(FRAGMENTO PARA LEER):
──────────────────────────────
Navidad, en primera persona


Mis navidades, en líneas generales, han sido "normales". Muy pocas de ellas he pasado fuera de mi casa o con otras personas que no sean mis familiares inmediatos.

Uno de mis primeros recuerdos en la vida es de una Navidad. El lugar, Barquisimeto, en la casa de mi abuela (que en paz descanse). Recuerdo a mi tío Robert, uno de los hermanos menores de mi mamá (postrado en una cama, a punto de morir, como supe muchos años después), que me preguntaba qué me había traído el Niño Jesús. En mi recuerdo está un juguete, un carrito color vinotinto, más o menos grande, con forma de VW escarabajo, con unos alerones amarillos. Creo que era a pilas y me gustaba mucho.

Muchas navidades las pasamos en Barquisimeto, con mi familia materna, mis abuelos, tías y tíos, primos, vecinos de mi abuela, amigos de los vecinos. Quizás lo más parecido a una de esas navidades familiares que están en el imaginario de nosotros los venezolanos. Navidades rocíadas con bastante alcohol; comida en cantidades casi obscenas (mi abuela, como casi todas las abuelas, se complacía al vernos comer como si la vida se acabara ese día); los regalos; fuegos artificiales como bombeadores, luces de bengala, volcanes, etc.; ropa nueva, o por lo menos mejor combinada que lo normal.

Regalos que recuerdo, aparte del carro con forma de VW escarabajo, un famoso camión de Coca Cola, que era a pilas también (del cual hay anécdotas familiares, como la de un pollito a quien montaba en ese camión para que paseara por toda la casa... ¡pobre pollo!); recuerdo una cámara fotográfica, de esas que usaban rollo y había que incorporarle flash en forma de cubo. Recuerdo con poco detalle el primer año que me enteré quién era el Niño Jesús -papá y mamá-. No recuerdo quién me lo dijo pero sí recuerdo ver a mi madre comprándome a "escondidas" algún regalo en una tienda en el Centro Comercial Los Ruices, el cual por razones aún desconocidas del todo para mí, visito con cierta frecuencia.

No faltaban, claro, los clásicos personajes y escenas típicas en algunas familias: el echador de broma; el o la que le gusta bailar y se empeña en bailar con todo el mundo; el o la que le da sueño temprano y empieza a cabecear antes de las 12; el o la que comienza a excederse en los tragos; el o la que comienza a preocuparse por el exceso de tragos del otro(a); el o la que se pone triste y, aunque esté rodeado de cincuenta personas, piensa en los que no están; el o la que se echa encima de la ropa nueva la comida o el trago y tiene que cambiarse; el vecino bonchón que viene a saludar trago en mano; la doña o el don que vienen a dar la feliz navidad temprano; los primos grandes que quieren largarse a otro lado o los primos pequeños que se duermen; el familiar que solo se deja ver la cara en Navidad y el otro que se deja ver cualquier día menos en Navidad; el que pone la música y que nunca puede satisfacer a todos; en fin... todos los especímenes familiares que abundan esos días.
──────────────────────────────
(POR HACER):
**1)** Enumera los regalos concretos que se describen en el relato sobre la Navidad.
**2)** Prosigue el relato sobre la Navidad a partir de su última oración.
──────────────────────────────
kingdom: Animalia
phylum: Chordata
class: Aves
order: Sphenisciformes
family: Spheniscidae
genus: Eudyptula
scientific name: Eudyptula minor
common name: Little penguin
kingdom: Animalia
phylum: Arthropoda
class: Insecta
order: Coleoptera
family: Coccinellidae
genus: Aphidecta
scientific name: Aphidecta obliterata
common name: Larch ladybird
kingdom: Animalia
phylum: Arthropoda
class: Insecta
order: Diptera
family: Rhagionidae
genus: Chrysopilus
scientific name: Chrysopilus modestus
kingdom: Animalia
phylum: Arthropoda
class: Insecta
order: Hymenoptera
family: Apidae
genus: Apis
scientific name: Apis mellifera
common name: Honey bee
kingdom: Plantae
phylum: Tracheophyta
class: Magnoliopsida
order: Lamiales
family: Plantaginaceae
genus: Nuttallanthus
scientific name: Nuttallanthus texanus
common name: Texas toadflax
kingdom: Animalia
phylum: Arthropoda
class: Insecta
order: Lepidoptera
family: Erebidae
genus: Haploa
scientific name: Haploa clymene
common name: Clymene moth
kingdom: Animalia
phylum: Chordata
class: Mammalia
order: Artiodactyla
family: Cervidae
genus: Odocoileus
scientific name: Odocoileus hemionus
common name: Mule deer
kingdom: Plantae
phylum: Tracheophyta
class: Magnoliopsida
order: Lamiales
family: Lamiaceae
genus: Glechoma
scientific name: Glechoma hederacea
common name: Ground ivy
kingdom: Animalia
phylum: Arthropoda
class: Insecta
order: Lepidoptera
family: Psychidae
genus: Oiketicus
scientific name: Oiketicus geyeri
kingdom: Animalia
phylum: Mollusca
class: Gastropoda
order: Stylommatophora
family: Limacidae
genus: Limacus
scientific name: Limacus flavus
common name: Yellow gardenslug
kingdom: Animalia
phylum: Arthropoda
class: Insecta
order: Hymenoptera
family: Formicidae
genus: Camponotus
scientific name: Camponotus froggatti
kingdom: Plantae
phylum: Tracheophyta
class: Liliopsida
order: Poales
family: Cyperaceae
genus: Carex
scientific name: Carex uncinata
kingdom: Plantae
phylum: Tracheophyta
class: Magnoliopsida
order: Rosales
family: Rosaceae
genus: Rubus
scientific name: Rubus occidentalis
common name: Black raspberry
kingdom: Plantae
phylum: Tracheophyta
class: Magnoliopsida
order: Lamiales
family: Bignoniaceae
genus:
──────────────────────────────
(RESPUESTAS POR TAREA):
**1)** Un carrito color vinotinto con forma de VW escarabajo y alerones amarillos, un camión de Coca Cola a pilas y una cámara fotográfica de rollo con flash en forma de cubo.

**2)**
Esas fueron unas cuantas navidades cuando era niño. Hablo de los años 70 y principios de los 80´s, cuando ya no era tan niño. Justo en esos tiempos previos a la adolescencia y en plena adolescencia, empezaron a cambiar los planes de Navidad: ya nos quedábamos en Caracas o íbamos a Barquisimeto sólo unos días. Los amigos de la zona eran los que marcaban la pauta de lo que se hacía. El 24 era típica la visita a sus casas y a la mía. Siempre me pareció que las casas de mis amigos eran más visitadas que la mía. No se, tal vez éramos menos simpáticos o menos populares, ni idea, pero me quedó eso en la cabeza. Mis hermanos mayores también estaban presentes, el propio 24 o el 25 en la tarde. También los estrenos eran parte de esas navidades de los ochenta. Aunque los estrenos ya empezaban a tener nombre y apellido (marcas conocidas); por ejemplo, creo que de aquellos tiempos viene mi afición por la marca Levi´s.

Mi Navidad de 1983 transcurrió con parte de mi familia paterna, en Estados Unidos (cerca de Orlando, Florida). Una Navidad muy diferente. La típica navidad de las películas. Tuve la oportunidad de ir a Disneyworld en ese entonces y la verdad fue espectacular. Pasé frío como nunca antes hasta ese momento y conocí otra dimensión de lo que es una Navidad en familia.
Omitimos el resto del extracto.